Tutamadığım birkaç cümlem var şu sıralar, nerelere yazsam diye çok düşündüm, kime anlatsam diye. En güzel yer burası olacak sanırım, belki bir nebze de olsa bir şeylerin geçmesine yardımcı olur dışa vurumum.
Hayatımda hiç kimseden nefret etmediğim kadar nefret ettim bir insandan ve bu yüzden ben hala kendimi suçluyorum. Nefret etme diyorum, bu duygu sana yakışır bir duygu değil, bir insandan nefret etme. Ahlaki olgularımı değerlendiriyorum hatta bunun için, hep onun açısından bakmaya çalışıyorum ama bu nefret beni bitiriyor...

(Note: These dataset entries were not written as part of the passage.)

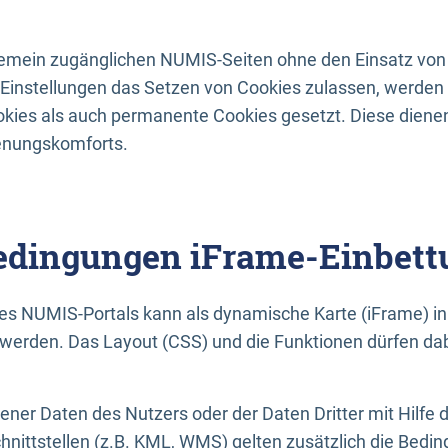
lgemein zugänglichen NUMIS-Seiten ohne den Einsatz von
Einstellungen das Setzen von Cookies zulassen, werde
kies als auch permanente Cookies gesetzt. Diese dienen
enungskomforts.
dingungen iFrame-Einbett
es NUMIS-Portals kann als dynamische Karte (iFrame) in 
erden. Das Layout (CSS) und die Funktionen dürfen dab
gener Daten des Nutzers oder der Daten Dritter mit Hilfe 
nittstellen (z.B. KML, WMS) gelten zusätzlich die Bedin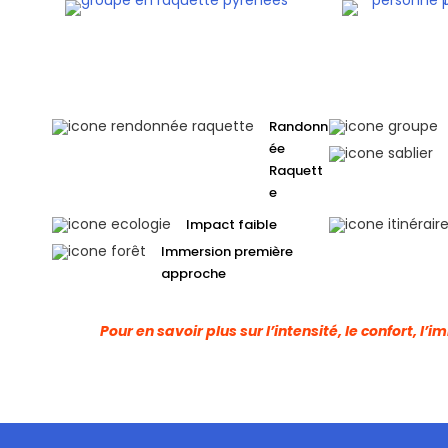
Randonn
ée
Raquett
e
Impact faible
Immersion première
approche
Pour en savoir plus sur l’intensité, le confort, l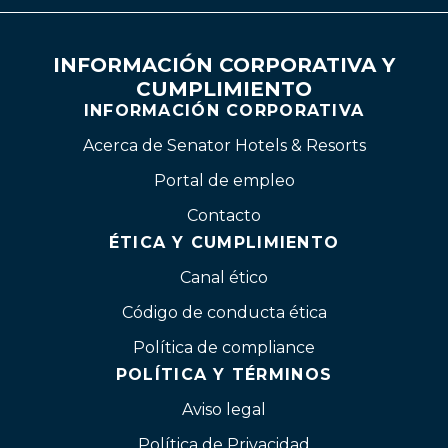
INFORMACIÓN CORPORATIVA Y
CUMPLIMIENTO
INFORMACIÓN CORPORATIVA
Acerca de Senator Hotels & Resorts
Portal de empleo
Contacto
ÉTICA Y CUMPLIMIENTO
Canal ético
Código de conducta ética
Política de compliance
POLÍTICA Y TÉRMINOS
Aviso legal
Política de Privacidad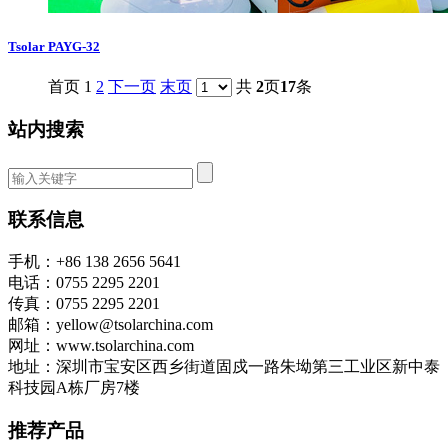
Tsolar PAYG-32
首页 1
2
下一页
末页
共
2
页
17
条
站内搜索
联系信息
手机：+86 138 2656 5641
电话：0755 2295 2201
传真：0755 2295 2201
邮箱：yellow@tsolarchina.com
网址：www.tsolarchina.com
地址：深圳市宝安区西乡街道固戍一路朱坳第三工业区新中泰
科技园A栋厂房7楼
推荐产品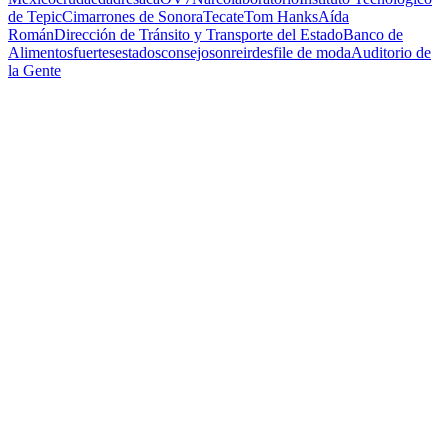
de Tepic
Cimarrones de Sonora
Tecate
Tom Hanks
Aída
Román
Dirección de Tránsito y Transporte del Estado
Banco de
Alimentos
fuertes
estados
consejo
sonreir
desfile de moda
Auditorio de
la Gente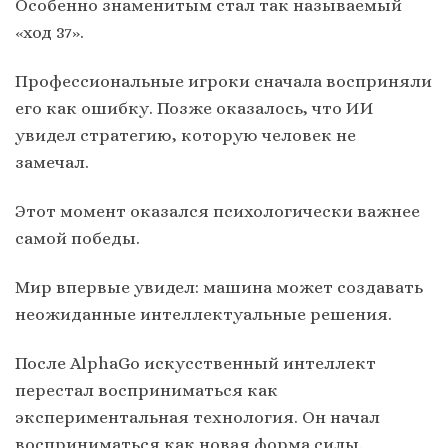
Особенно знаменитым стал так называемый
«ход 37».
Профессиональные игроки сначала восприняли
его как ошибку. Позже оказалось, что ИИ
увидел стратегию, которую человек не
замечал.
Этот момент оказался психологически важнее
самой победы.
Мир впервые увидел: машина может создавать
неожиданные интеллектуальные решения.
После AlphaGo искусственный интеллект
перестал восприниматься как
экспериментальная технология. Он начал
восприниматься как новая форма силы.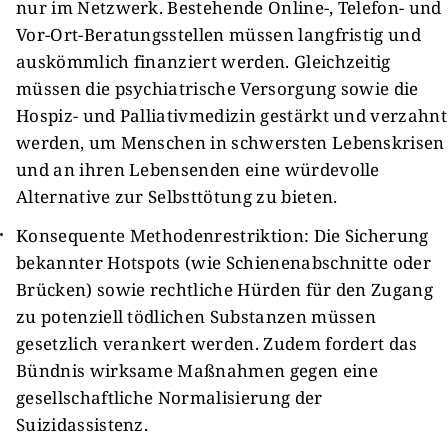
nur im Netzwerk. Bestehende Online-, Telefon- und
Vor-Ort-Beratungsstellen müssen langfristig und
auskömmlich finanziert werden. Gleichzeitig
müssen die psychiatrische Versorgung sowie die
Hospiz- und Palliativmedizin gestärkt und verzahnt
werden, um Menschen in schwersten Lebenskrisen
und an ihren Lebensenden eine würdevolle
Alternative zur Selbsttötung zu bieten.
Konsequente Methodenrestriktion: Die Sicherung
bekannter Hotspots (wie Schienenabschnitte oder
Brücken) sowie rechtliche Hürden für den Zugang
zu potenziell tödlichen Substanzen müssen
gesetzlich verankert werden. Zudem fordert das
Bündnis wirksame Maßnahmen gegen eine
gesellschaftliche Normalisierung der
Suizidassistenz.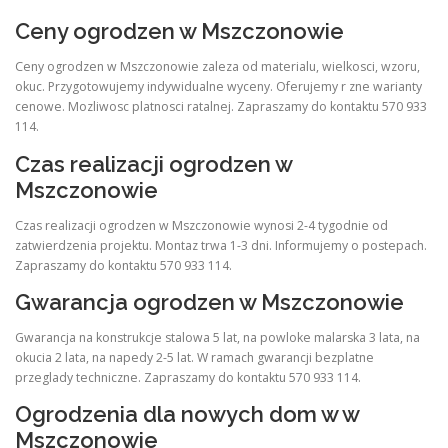
Ceny ogrodzen w Mszczonowie
Ceny ogrodzen w Mszczonowie zaleza od materialu, wielkosci, wzoru,
okuc. Przygotowujemy indywidualne wyceny. Oferujemy r zne warianty
cenowe. Mozliwosc platnosci ratalnej. Zapraszamy do kontaktu 570 933
114.
Czas realizacji ogrodzen w
Mszczonowie
Czas realizacji ogrodzen w Mszczonowie wynosi 2-4 tygodnie od
zatwierdzenia projektu. Montaz trwa 1-3 dni. Informujemy o postepach.
Zapraszamy do kontaktu 570 933 114.
Gwarancja ogrodzen w Mszczonowie
Gwarancja na konstrukcje stalowa 5 lat, na powloke malarska 3 lata, na
okucia 2 lata, na napedy 2-5 lat. W ramach gwarancji bezplatne
przeglady techniczne. Zapraszamy do kontaktu 570 933 114.
Ogrodzenia dla nowych dom w w
Mszczonowie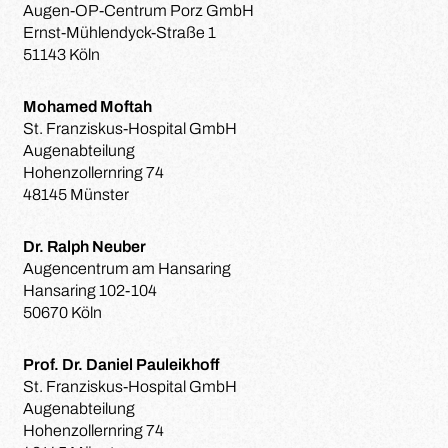
Augen-OP-Centrum Porz GmbH
Ernst-Mühlendyck-Straße 1
51143 Köln
Mohamed Moftah
St. Franziskus-Hospital GmbH
Augenabteilung
Hohenzollernring 74
48145 Münster
Dr. Ralph Neuber
Augencentrum am Hansaring
Hansaring 102-104
50670 Köln
Prof. Dr. Daniel Pauleikhoff
St. Franziskus-Hospital GmbH
Augenabteilung
Hohenzollernring 74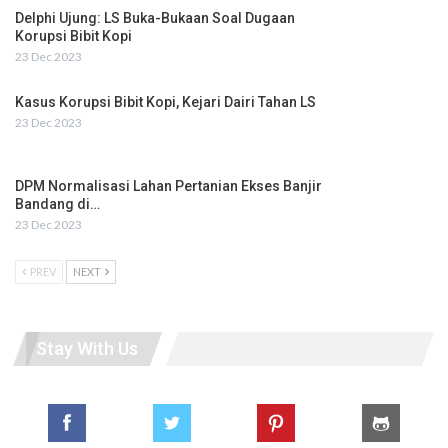
Delphi Ujung: LS Buka-Bukaan Soal Dugaan
Korupsi Bibit Kopi
23 Dec 2023
Kasus Korupsi Bibit Kopi, Kejari Dairi Tahan LS
23 Dec 2023
DPM Normalisasi Lahan Pertanian Ekses Banjir
Bandang di…
23 Dec 2023
PREV
NEXT
Stay With Us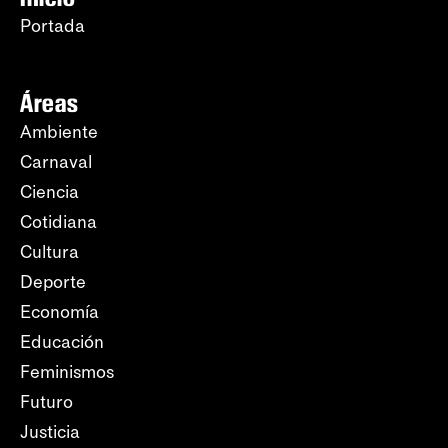
Portada
Áreas
Ambiente
Carnaval
Ciencia
Cotidiana
Cultura
Deporte
Economía
Educación
Feminismos
Futuro
Justicia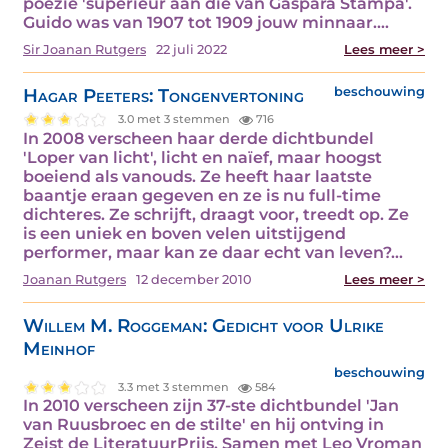
poëzie 'superieur aan die van Gaspara Stampa'.
Guido was van 1907 tot 1909 jouw minnaar.…
Sir Joanan Rutgers
22 juli 2022
Lees meer >
Hagar Peeters: Tongenvertoning
beschouwing
3.0 met 3 stemmen
716
In 2008 verscheen haar derde dichtbundel
'Loper van licht', licht en naïef, maar hoogst
boeiend als vanouds. Ze heeft haar laatste
baantje eraan gegeven en ze is nu full-time
dichteres. Ze schrijft, draagt voor, treedt op. Ze
is een uniek en boven velen uitstijgend
performer, maar kan ze daar echt van leven?…
Joanan Rutgers
12 december 2010
Lees meer >
Willem M. Roggeman: Gedicht voor Ulrike
Meinhof
beschouwing
3.3 met 3 stemmen
584
In 2010 verscheen zijn 37-ste dichtbundel 'Jan
van Ruusbroec en de stilte' en hij ontving in
Zeist de LiteratuurPrijs. Samen met Leo Vroman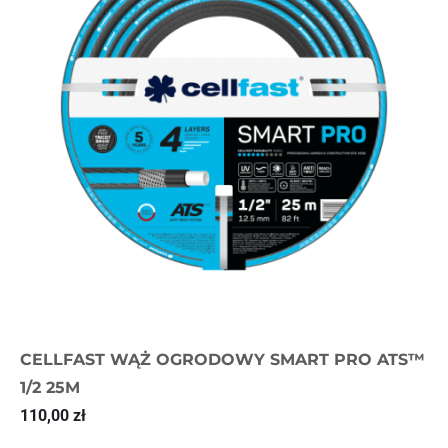
CELLFAST WĄŻ OGRODOWY SMART PRO ATS™
1/2 25M
110,00
zł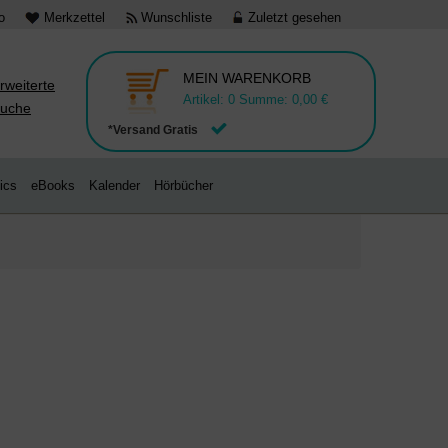
o
Merkzettel
Wunschliste
Zuletzt gesehen
MEIN WARENKORB
rweiterte
Artikel:
0
Summe:
0,00 €
uche
*Versand Gratis
ics
eBooks
Kalender
Hörbücher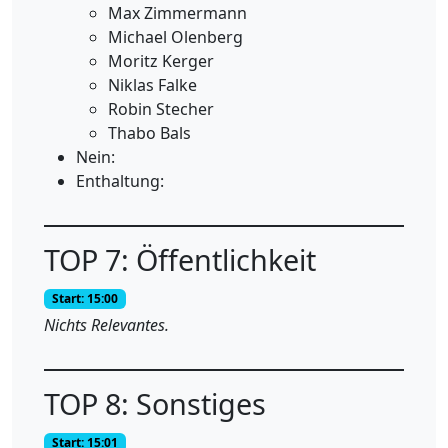
Max Zimmermann
Michael Olenberg
Moritz Kerger
Niklas Falke
Robin Stecher
Thabo Bals
Nein:
Enthaltung:
TOP 7: Öffentlichkeit
Start: 15:00
Nichts Relevantes.
TOP 8: Sonstiges
Start: 15:01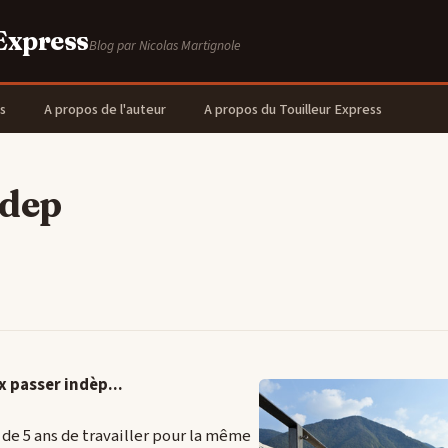
 Express
Blog par Nicolas Martignole
s
A propos de l'auteur
A propos du Touilleur Express
ndep
x passer indèp...
 de 5 ans de travailler pour la même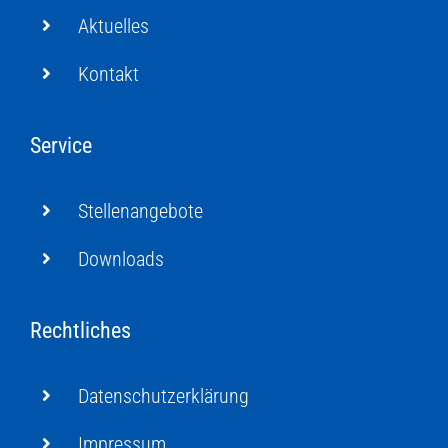
Aktuelles
Kontakt
Service
Stellenangebote
Downloads
Rechtliches
Datenschutzerklärung
Impressum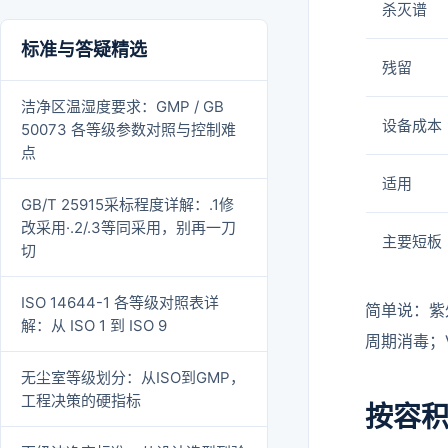
杀灭谱
标准与答疑精选
残留
洁净区温湿度要求：GMP / GB
设备成本
50073 各等级参数对照与控制难
点
适用
GB/T 25915采标程度详解：.1修
改采用·.2/.3等同采用，别再一刀
主要短板
切
ISO 14644-1 各等级对照表详
简单说：紫
解：从 ISO 1 到 ISO 9
周期消毒；
无尘室等级划分：从ISO到GMP，
工程决策的硬指标
按容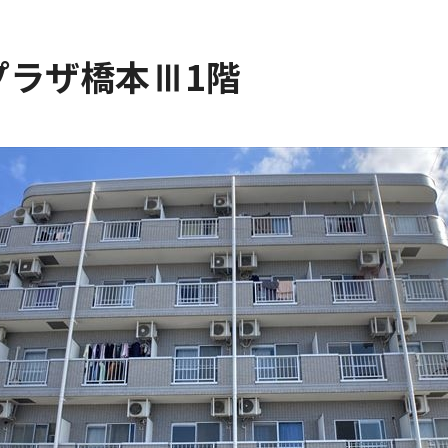
プラザ橋本Ⅲ1階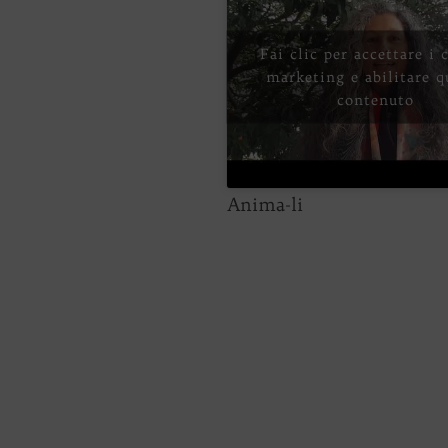
Fai clic per accettare i 
marketing e abilitare q
contenuto
Anima-li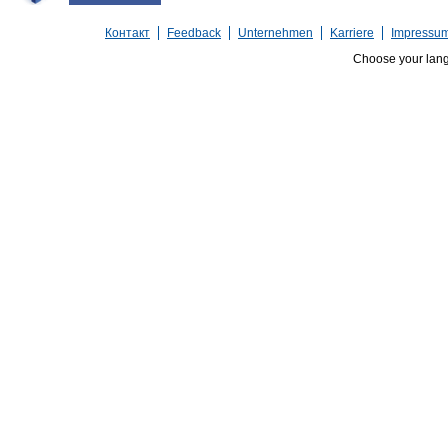
Контакт
Feedback
Unternehmen
Karriere
Impressu
Choose your lan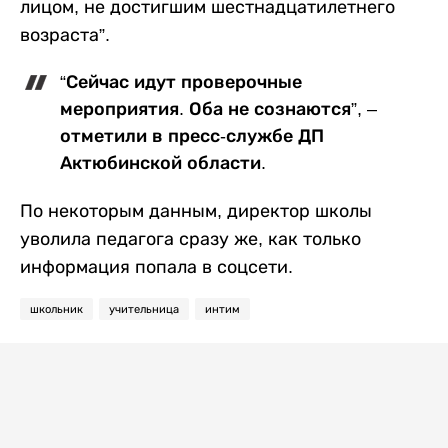
лицом, не достигшим шестнадцатилетнего
возраста”.
“Сейчас идут проверочные
мероприятия. Оба не сознаются”, –
отметили в пресс-службе ДП
Актюбинской области.
По некоторым данным, директор школы
уволила педагога сразу же, как только
информация попала в соцсети.
школьник
учительница
интим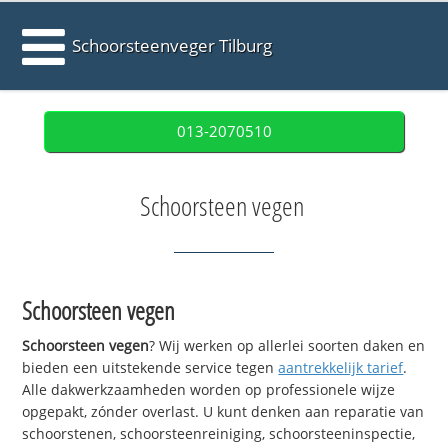
Schoorsteenveger Tilburg
013-2070510
Schoorsteen vegen
Schoorsteen vegen
Schoorsteen vegen
? Wij werken op allerlei soorten daken en
bieden een uitstekende service tegen
aantrekkelijk tarief
.
Alle dakwerkzaamheden worden op professionele wijze
opgepakt, zónder overlast. U kunt denken aan reparatie van
schoorstenen, schoorsteenreiniging, schoorsteeninspectie,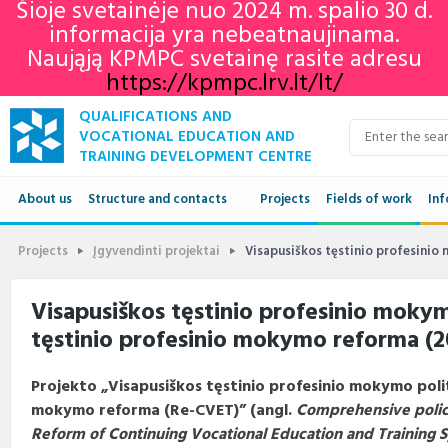
Šioje svetainėje nuo 2024 m. spalio 30 d.
informacija yra nebeatnaujinama.
Naująją KPMPC svetainę rasite adresu
https://kpmpc.lrv.lt/lt/
QUALIFICATIONS AND
VOCATIONAL EDUCATION AND
TRAINING DEVELOPMENT CENTRE
About us
Structure and contacts
Projects
Fields of work
Inf
Structure
Qua
Projects
Įgyvendinti projektai
Visapusiškos tęstinio profesinio
Contacts
VET
Visapusiškos tęstinio profesinio mokym
tęstinio profesinio mokymo reforma (2
Adu
Ne
Projekto „Visapusiškos tęstinio profesinio mokymo polit
mokymo reforma (Re-CVET)” (angl.
Comprehensive polic
Reform of Continuing Vocational Education and Training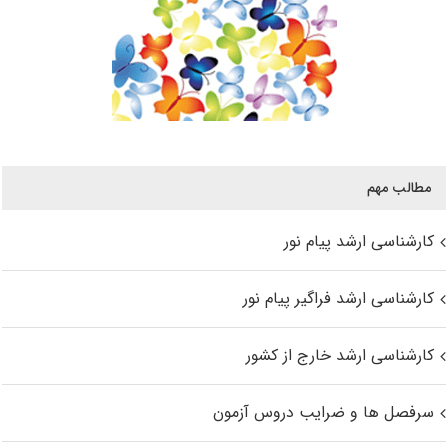
مطالب مهم
کارشناسی ارشد پیام نور
کارشناسی ارشد فراگیر پیام نور
کارشناسی ارشد خارج از کشور
سرفصل ها و ضرایب دروس آزمون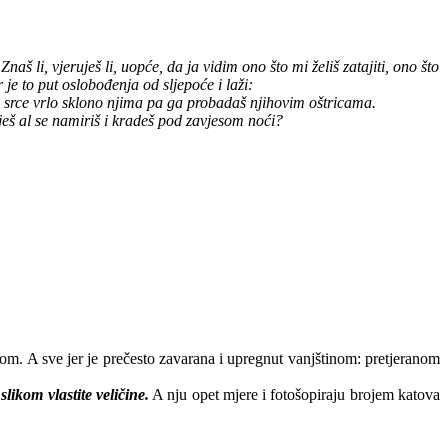
aš li, vjeruješ li, uopće, da ja vidim ono što mi želiš zatajiti, ono što
r je to put oslobođenja od sljepoće i laži:
e srce vrlo sklono njima pa ga probadaš njihovim oštricama.
ješ al se namiriš i kradeš pod zavjesom noći?
ehom. A sve jer je prečesto zavarana i upregnut vanjštinom: pretjeranom
likom vlastite veličine.
A nju opet mjere i fotošopiraju brojem katova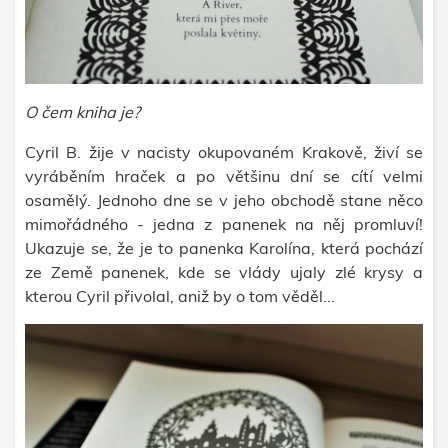
O čem kniha je?
Cyril B. žije v nacisty okupovaném Krakově, živí se
vyráběním hraček a po většinu dní se cítí velmi
osamělý. Jednoho dne se v jeho obchodě stane něco
mimořádného - jedna z panenek na něj promluví!
Ukazuje se, že je to panenka Karolína, která pochází
ze Země panenek, kde se vlády ujaly zlé krysy a
kterou Cyril přivolal, aniž by o tom věděl...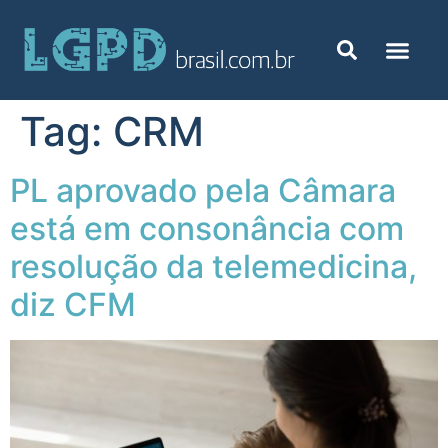
Tag:
CRM
PL aprovado pela Câmara
está em consonância com
resolução da telemedicina,
diz CFM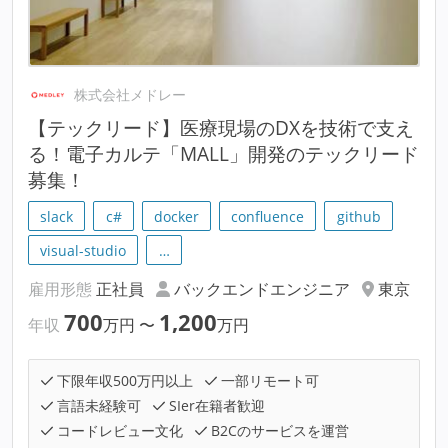
株式会社メドレー
【テックリード】医療現場のDXを技術で支え
る！電子カルテ「MALL」開発のテックリード
募集！
slack
c#
docker
confluence
github
visual-studio
…
雇用形態
正社員
バックエンドエンジニア
東京
700
1,200
年収
万円
〜
万円
下限年収500万円以上
一部リモート可
言語未経験可
SIer在籍者歓迎
コードレビュー文化
B2Cのサービスを運営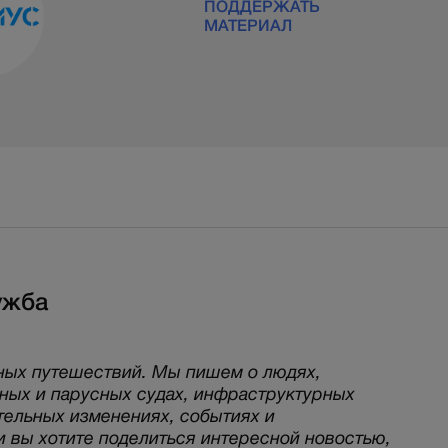
ПОДДЕРЖАТЬ
МАТЕРИАЛ
ужба
ных путешествий. Мы пишем о людях,
рных и парусных судах, инфраструктурных
тельных изменениях, событиях и
и вы хотите поделиться интересной новостью,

Grupla danışma seanslarımdan birinde liderimiz uçağa bindir ve artık gönder onları sonsuzluğa, hadi şimdi sıra sende dedi. Bunu bile yapamadım, hayalimde bile bir insanın hayatını bitirip atmaya kıyamadım. Bunları yaşamasaydım belki şimdi ben ben olmazdım, büyüyemezdim diyorum hala. Beni bu kadar zorlamış olsa da bir adım bile atmama yardımcı olduysa bir insan, ona dokunamam, dokunamıyorum.
Ne kadar olumlama yapmaya çalışıyorum değil mi sözlük? içimde yanan bu ateşi söndürmeye hiçbir şey yetmiyor. Bu nefret nasıl geçer bu yara nasıl kapanır hiç bilmiyorum.
Hayatımda ilk defa tehdit edildim, hayatımda ilk defa bu kadar dibe vurduğumu hissettim ve yanımda yine koca bir hiç vardı.
Canımın acısı nasıl geçer, içimdekiler nasıl çıkar, ben nasıl soğurum bilmiyorum ama artık şunu biliyorum ki; kapattığım bu kapının içinde kalanlar dışında hiç kimseye güvenmeyeceğim sözlük, tükendim.